### Task brief:
Convert the lines below into a JSON list of strings, one string per line, with blank lines omitted. Leave the pictures out of the list.

Rows from a dataset:
__________

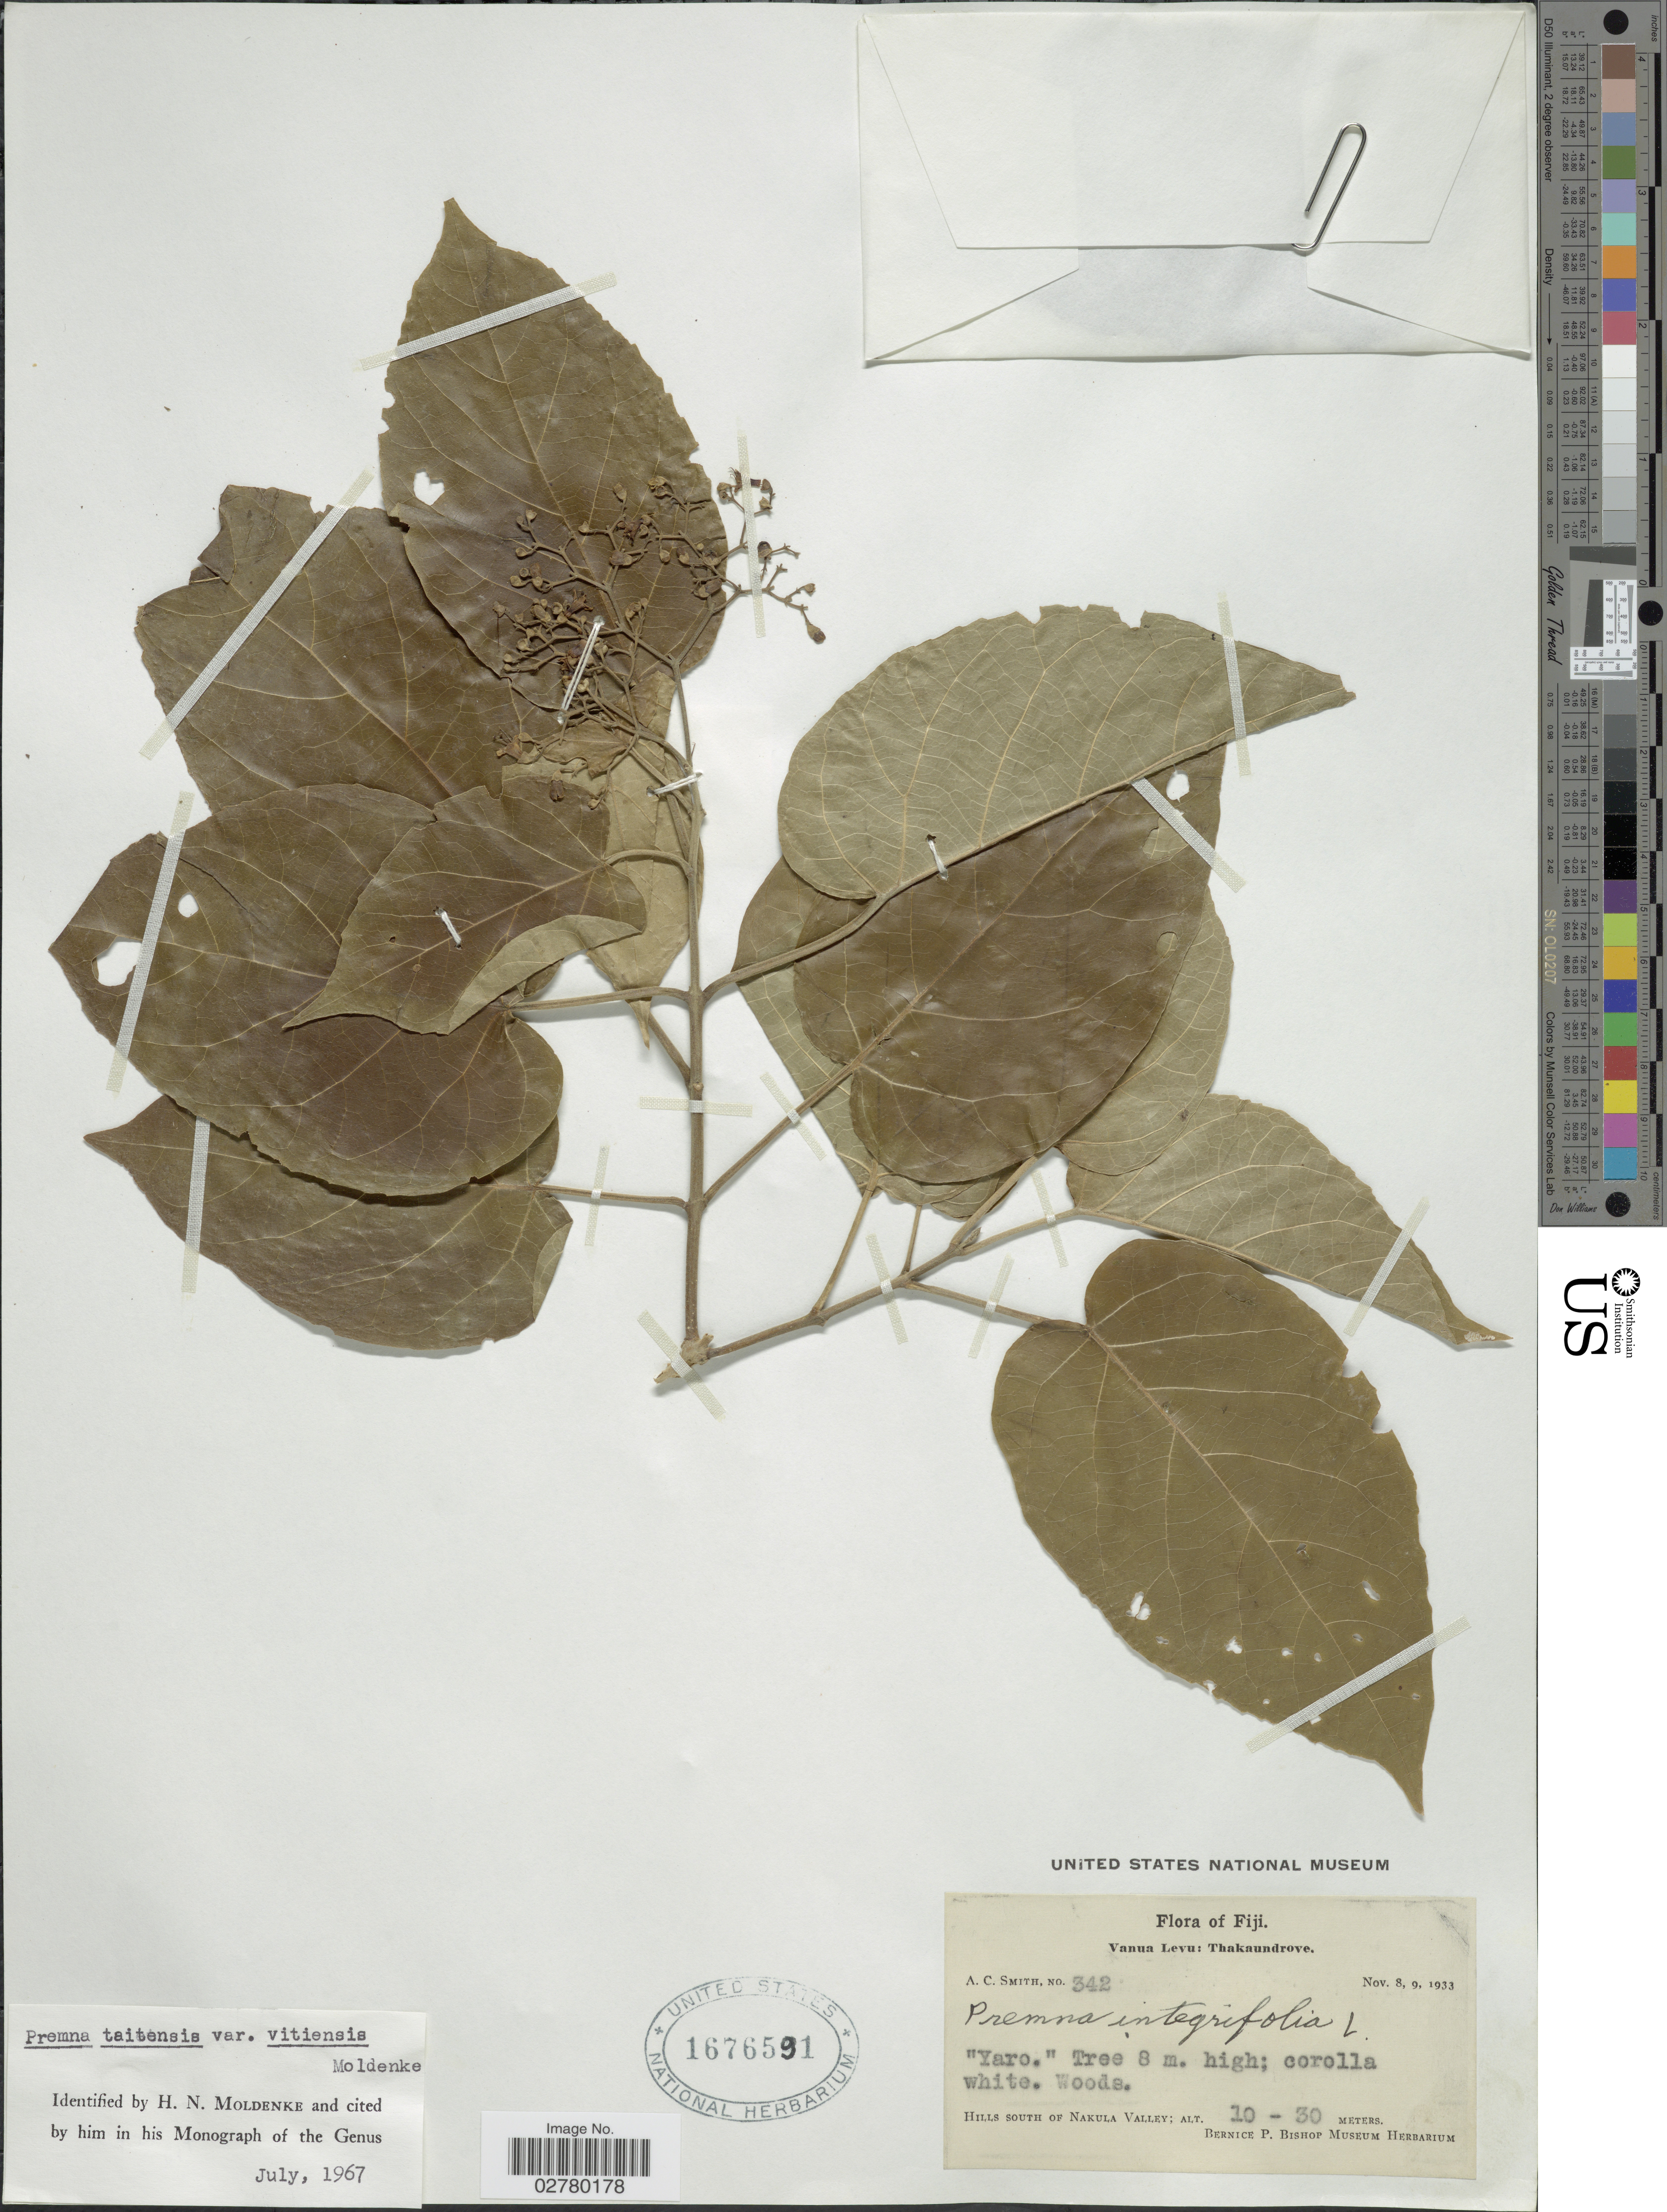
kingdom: Plantae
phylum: Tracheophyta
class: Magnoliopsida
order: Lamiales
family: Lamiaceae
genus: Premna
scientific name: Premna taitensis var. vitiensis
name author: Moldenke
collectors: A. C. Smith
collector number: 342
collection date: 1933-11-08/1933-11-09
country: Fiji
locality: Vanua Levu: Thakaundrove. Hills south of Nakula Valley.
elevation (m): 10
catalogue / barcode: US 1676591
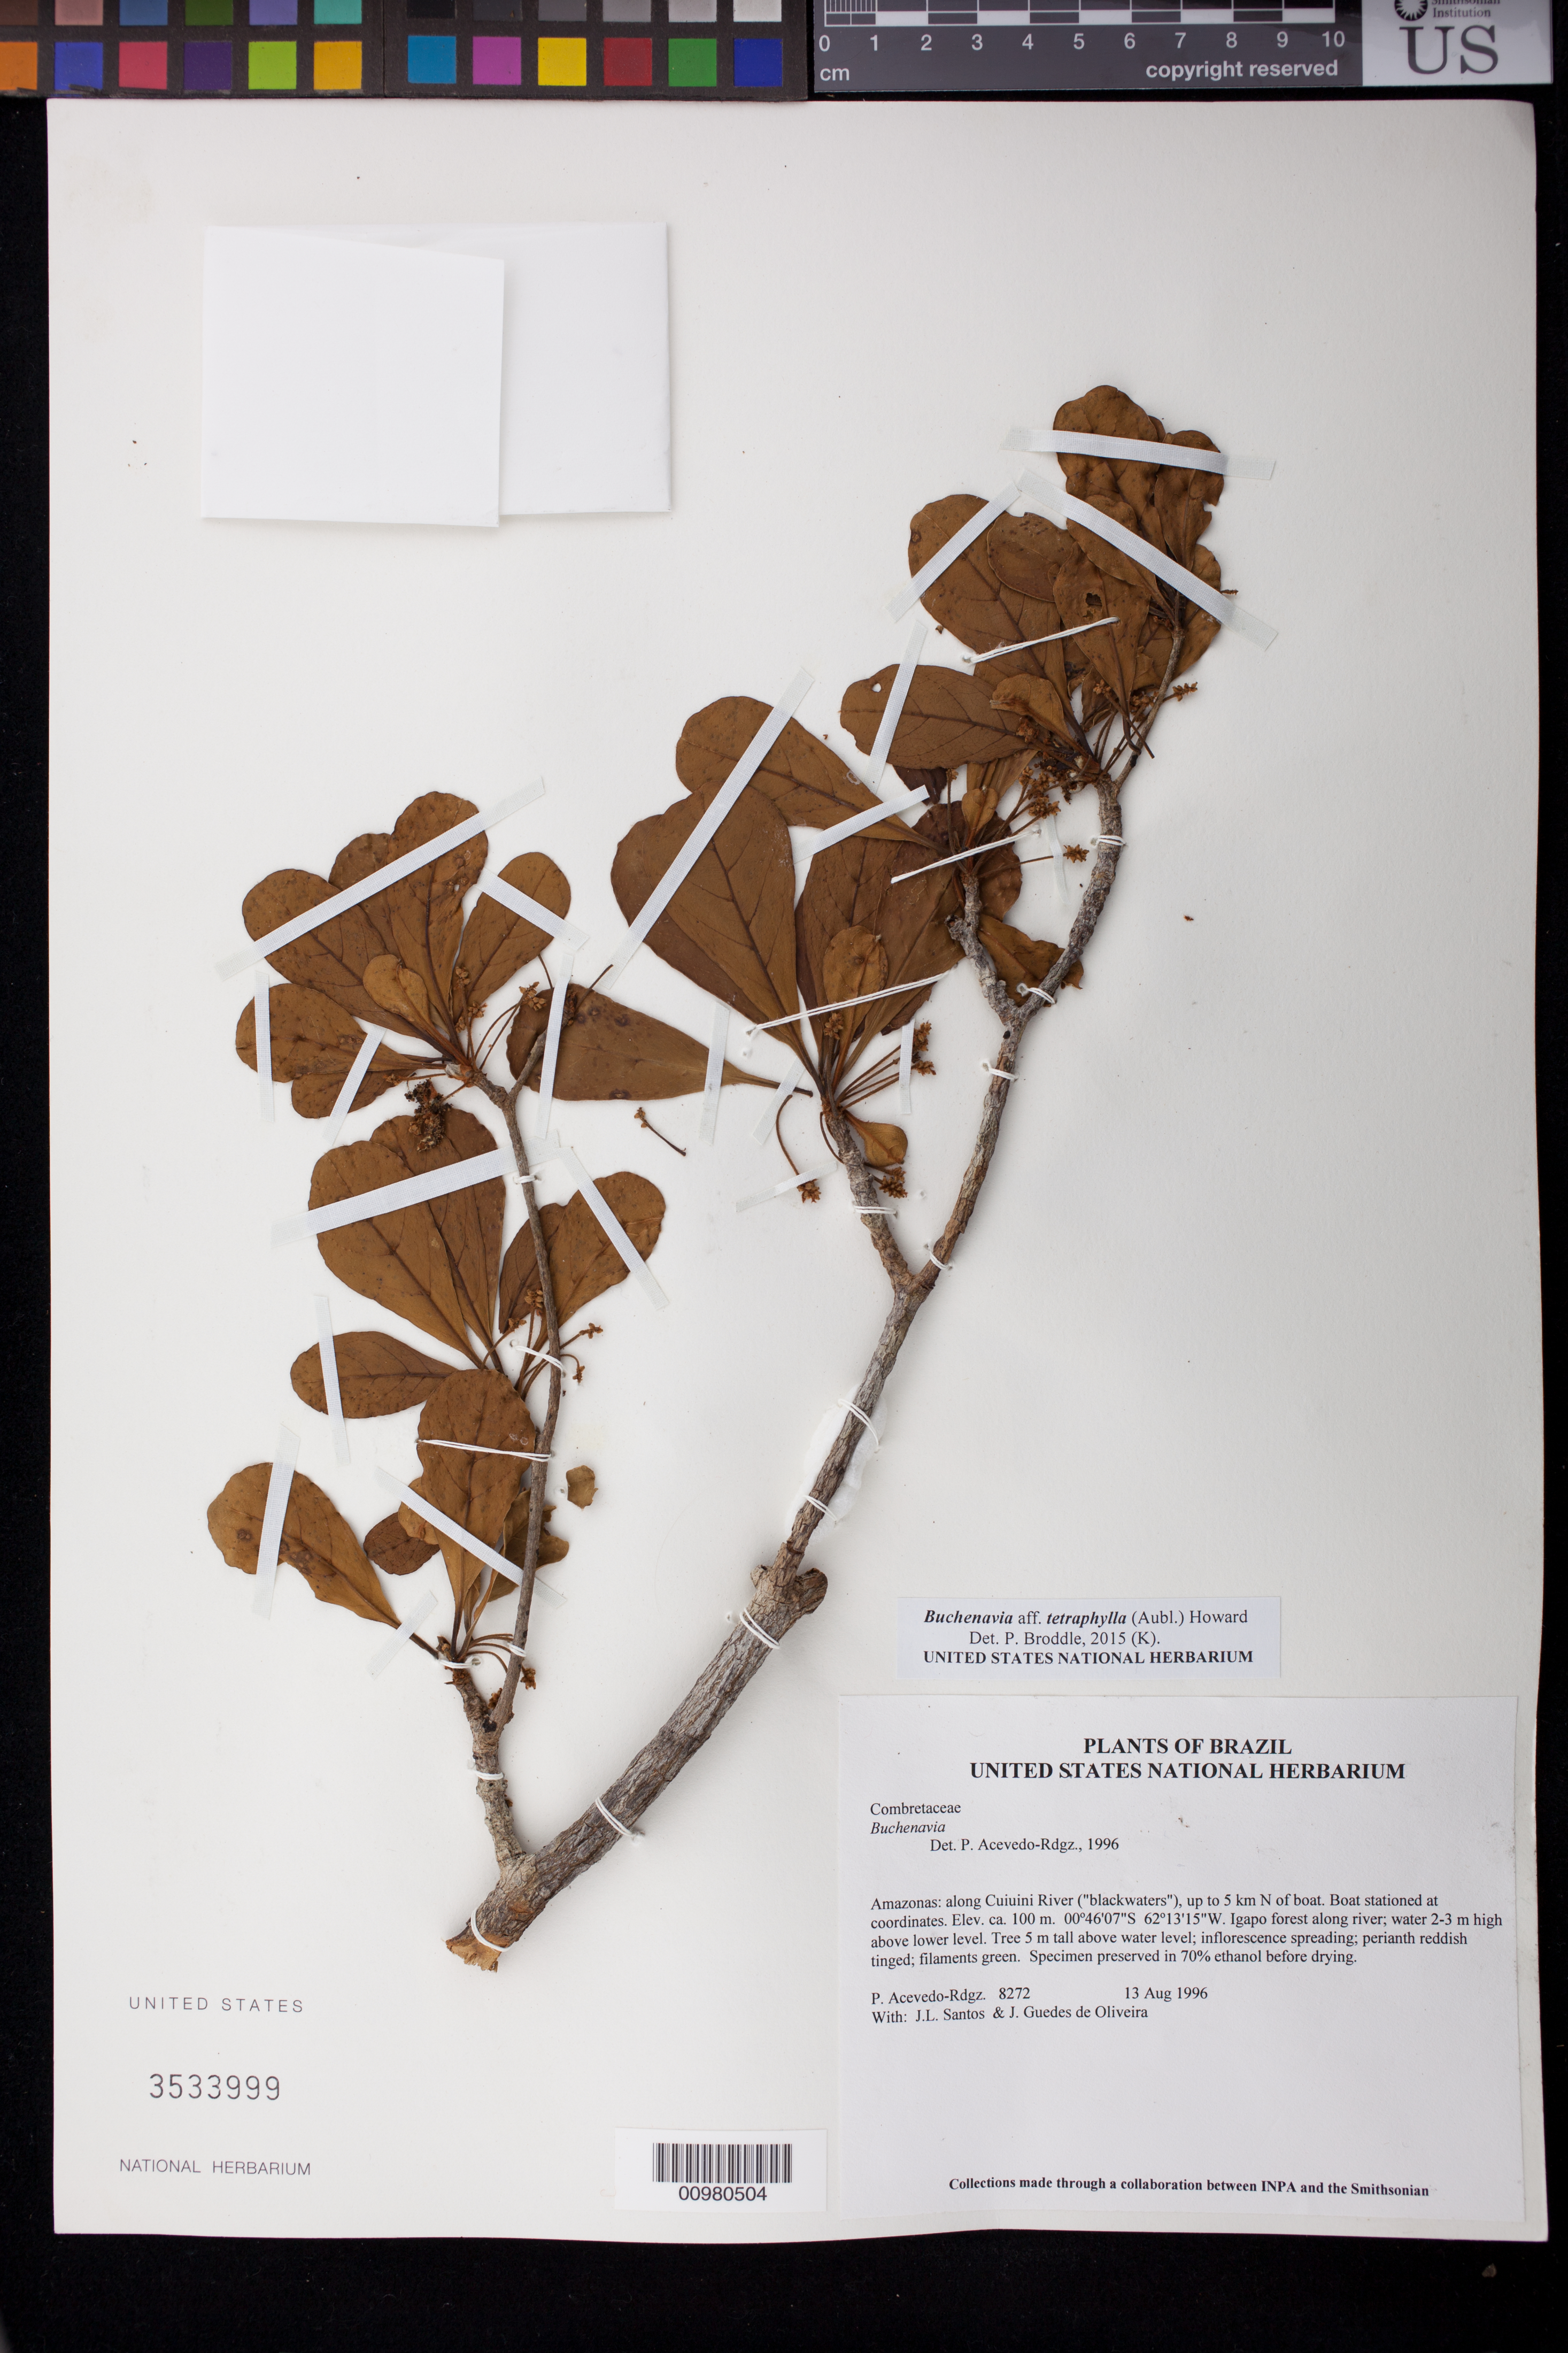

__________

### The answer:
[
  "kingdom: Plantae",
  "phylum: Tracheophyta",
  "class: Magnoliopsida",
  "order: Lamiales",
  "family: Lamiaceae",
  "genus: Premna",
  "scientific name: Premna taitensis var. vitiensis",
  "name author: Moldenke",
  "collectors: A. C. Smith",
  "collector number: 342",
  "collection date: 1933-11-08/1933-11-09",
  "country: Fiji",
  "locality: Vanua Levu: Thakaundrove. Hills south of Nakula Valley.",
  "elevation (m): 10",
  "catalogue / barcode: US 1676591"
]